(Beginning of Records for this exercise)

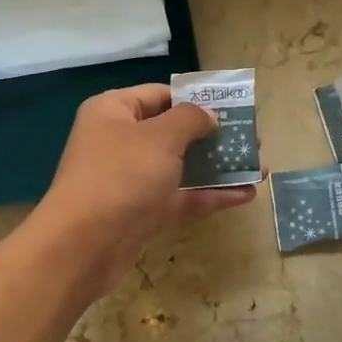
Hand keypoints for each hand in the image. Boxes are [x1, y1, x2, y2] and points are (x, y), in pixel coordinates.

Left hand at [28, 85, 258, 295]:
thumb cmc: (121, 177)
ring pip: (180, 167)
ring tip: (258, 167)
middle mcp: (119, 142)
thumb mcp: (160, 138)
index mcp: (113, 112)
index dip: (195, 99)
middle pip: (173, 132)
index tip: (231, 107)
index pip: (159, 95)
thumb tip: (208, 116)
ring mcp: (130, 180)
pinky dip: (209, 195)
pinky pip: (180, 197)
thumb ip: (191, 120)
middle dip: (213, 136)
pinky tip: (245, 195)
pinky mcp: (141, 213)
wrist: (83, 246)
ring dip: (217, 168)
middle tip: (250, 139)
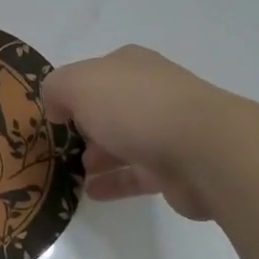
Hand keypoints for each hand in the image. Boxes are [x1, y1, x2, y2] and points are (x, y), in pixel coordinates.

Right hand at [41, 45, 232, 221]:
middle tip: (62, 146)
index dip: (73, 91)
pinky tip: (92, 193)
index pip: (95, 73)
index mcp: (131, 65)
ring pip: (124, 141)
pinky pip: (136, 174)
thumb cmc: (136, 108)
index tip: (54, 115)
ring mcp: (167, 129)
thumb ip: (56, 90)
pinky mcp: (175, 167)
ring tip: (74, 172)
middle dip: (86, 125)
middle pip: (110, 107)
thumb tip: (57, 108)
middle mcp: (151, 91)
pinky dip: (114, 182)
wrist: (204, 151)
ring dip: (99, 155)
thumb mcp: (79, 85)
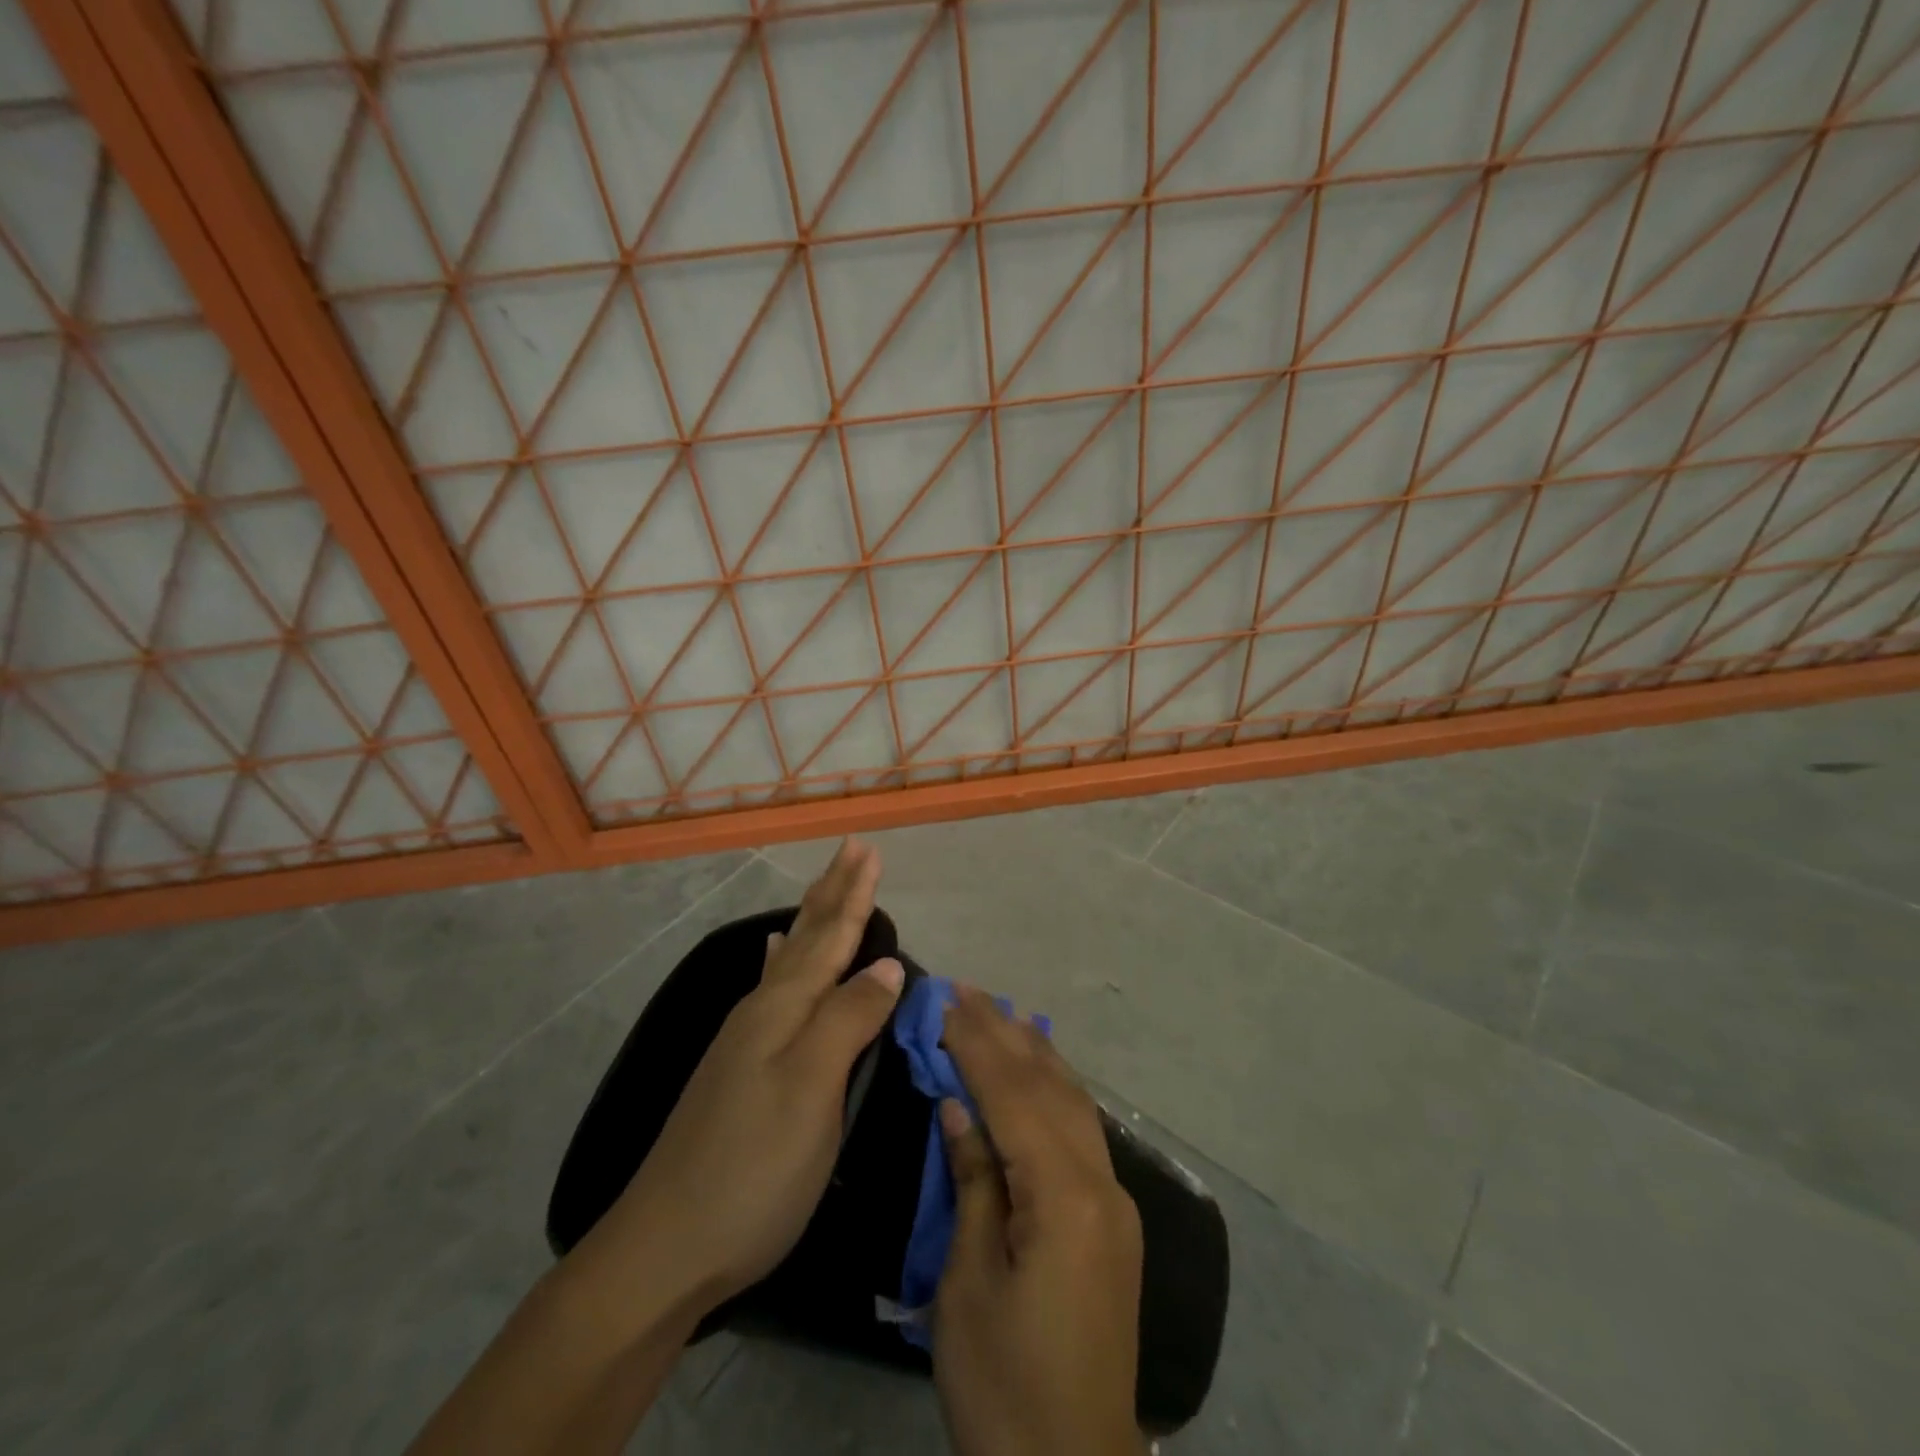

(End of Records for this exercise)

Only lines with the word "ring" are wanted. Find and copy them from the records above.

ring pip: (180, 167)
ring tip: (258, 167)
ring mcp: (130, 180)
ring dip: (217, 168)
ring pip: (124, 141)
ring mcp: (167, 129)
ring tip: (74, 172)
ring dip: (99, 155)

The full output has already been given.